What the revolutionary class are experiencing in Egypt now is only the initiation of what thousands of children on our streets, boys and girls experience.
I read the papers and online testimonials of mob attacks on Egyptian women protesters in the streets and if I had not read the titles, I would have thought that the authors had suddenly taken a keen interest in the everyday life of street children. I would have concluded with some justification that they had become avid observers who have taken to the streets to highlight the prevalence and normality of sexual violence in street culture that very little children live every night.
But no, I have read the title; the words indicate this is about other girls; younger and older women, “welaad naas” (literally means "children of people"), of the working and middle class (because remember street kids are the “excluded” class, second class citizens if that!). These articles are written because “citizens” have been struck, “citizens” honour has been violated; “citizens” human rights have been wronged. But street children? They aren’t citizens – they don’t even hold an ID. When they are raped, shot dead, and left in front of shelter doors, a crime has not taken place because a citizen hasn’t been involved. So no, this flood of articles about harassment, sexual attacks and gang rape on the street, are not about the street kids.

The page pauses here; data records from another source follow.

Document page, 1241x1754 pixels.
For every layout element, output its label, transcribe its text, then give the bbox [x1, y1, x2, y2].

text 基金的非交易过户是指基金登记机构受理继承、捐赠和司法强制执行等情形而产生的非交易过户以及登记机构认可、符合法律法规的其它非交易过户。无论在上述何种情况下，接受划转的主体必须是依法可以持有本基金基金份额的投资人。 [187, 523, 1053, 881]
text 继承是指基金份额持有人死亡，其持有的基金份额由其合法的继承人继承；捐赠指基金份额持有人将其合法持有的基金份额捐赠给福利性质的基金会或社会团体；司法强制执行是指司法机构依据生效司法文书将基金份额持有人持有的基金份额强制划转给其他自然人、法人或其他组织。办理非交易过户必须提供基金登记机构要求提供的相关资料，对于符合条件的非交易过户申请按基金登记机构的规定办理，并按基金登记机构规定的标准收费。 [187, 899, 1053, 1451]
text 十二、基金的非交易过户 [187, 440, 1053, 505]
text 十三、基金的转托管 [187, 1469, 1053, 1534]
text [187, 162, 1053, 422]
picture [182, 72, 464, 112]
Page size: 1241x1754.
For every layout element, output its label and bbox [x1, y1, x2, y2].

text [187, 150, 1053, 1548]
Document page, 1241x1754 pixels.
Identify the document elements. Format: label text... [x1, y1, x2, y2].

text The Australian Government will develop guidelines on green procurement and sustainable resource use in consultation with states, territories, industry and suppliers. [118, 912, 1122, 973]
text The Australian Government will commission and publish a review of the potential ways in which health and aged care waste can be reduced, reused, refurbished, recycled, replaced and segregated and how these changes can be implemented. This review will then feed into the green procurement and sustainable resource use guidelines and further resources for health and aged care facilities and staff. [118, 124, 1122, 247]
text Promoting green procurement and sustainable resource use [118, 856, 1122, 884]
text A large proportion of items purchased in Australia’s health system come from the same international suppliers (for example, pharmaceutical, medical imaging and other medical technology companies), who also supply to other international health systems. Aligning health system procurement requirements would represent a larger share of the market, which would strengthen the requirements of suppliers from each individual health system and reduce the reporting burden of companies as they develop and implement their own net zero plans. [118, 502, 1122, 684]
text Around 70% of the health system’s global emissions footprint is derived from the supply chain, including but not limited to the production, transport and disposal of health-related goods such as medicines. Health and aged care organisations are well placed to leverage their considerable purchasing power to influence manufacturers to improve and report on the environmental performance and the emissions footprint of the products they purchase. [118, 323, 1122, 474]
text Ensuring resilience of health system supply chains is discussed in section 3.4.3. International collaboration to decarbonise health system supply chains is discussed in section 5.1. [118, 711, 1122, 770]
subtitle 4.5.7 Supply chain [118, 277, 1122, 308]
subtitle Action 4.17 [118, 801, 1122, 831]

But because this is the everyday reality for those children, I came to know the streets as what they have now recently been discovered by others. So I thought that maybe by writing this, I could shed a different light, a look from a different angle on a phenomenon that many are so horrified by, so unfamiliar with.
I am arguing here that this is one of the ugly faces of the street. And, just as each human, each friend, has an ugly face, you only get to see it, know it, get scorned by it, once you have spent long enough with it. Its crude reality cannot hide forever and the euphoria of the imagined utopia of solidarity that the street brings during revolutionary times soon begins to crack when the street and all its non-citizen inhabitants become a reality that you cannot escape and one whose reality you have shared, one which has scarred you, too.
Talking of scarring, a lot of attention and horror has been expressed following the attack where a blade was used on one victim of these assaults. I wondered about the irony of the timing of this. Just last month I took one of my street girls to a generous plastic surgeon who have offered my girls free reconstructive surgery for the scars they suffer during such attacks on the street. The scarring is part of the street rape culture – any boy or girl who has been raped on the street, will be “marked”. This mark, usually a curve under the eye of the victim, will mean that they are no longer virgins. Subsequent sexual attacks, and there will be many, will lead to smaller marks anywhere else on the body. One girl, none of us at the shelter forget, was lucky. She escaped the scarring on the face, but needed 16 stitches on her lower back where she was knifed as she escaped her rapists.
I am not an expert in conspiracy theories, but I am a consultant on street kids and the risks of the street. And so, when I read the musings out loud that the National Democtratic Party, the Muslim Brotherhood, the who ever else must be organizing these mob sex attacks, my better judgment makes me tentative. I remember that no one paid the four men in their thirties and forties to gang rape seven-year-old Maya who had been living on the street just four days. The younger the child, the attackers think, the smaller the risk of contracting HIV.
Being on the street brings with it much risk: the longer you stay on it, the more likely you will be exposed to that risk. Does it make it OK? Of course not! But what it does is highlight the plight of the children who do not conjure up the same attention and horror when these attacks happen to them, daily. What it does do is to emphasize the terror that the streets have become because we have allowed them not to be safe - how the law and its enforcement is and always has been neglectful of that sphere, that in our country, is home to many.
Does it deserve to be treated with less fury because it’s an everyday reality? No, but the anger, the support, the reform that needs to come after it, has to be extended to include those who are not among the official figures for these attacks – because there have not only been 25 attacks on the street since the start of the year.
As street kids will tell you; gang rape is just the start for them – prostitution, trafficking and pornography come shortly afterwards. What the revolutionary class are experiencing now is only the initiation of what thousands of children on our streets, boys and girls experience. Imagine that?
The dysfunctional compass of blame is at work. Just as people point a finger of reprimand at the street kids for being on the street and not at home, ignoring all the reasons that have pushed them into it, now the same fingers point at the females getting attacked in Tahrir and elsewhere suggesting it’s their fault for not staying safe at home. Accountability. Once we learn the meaning of this word, perhaps the streets might be a little safer for all.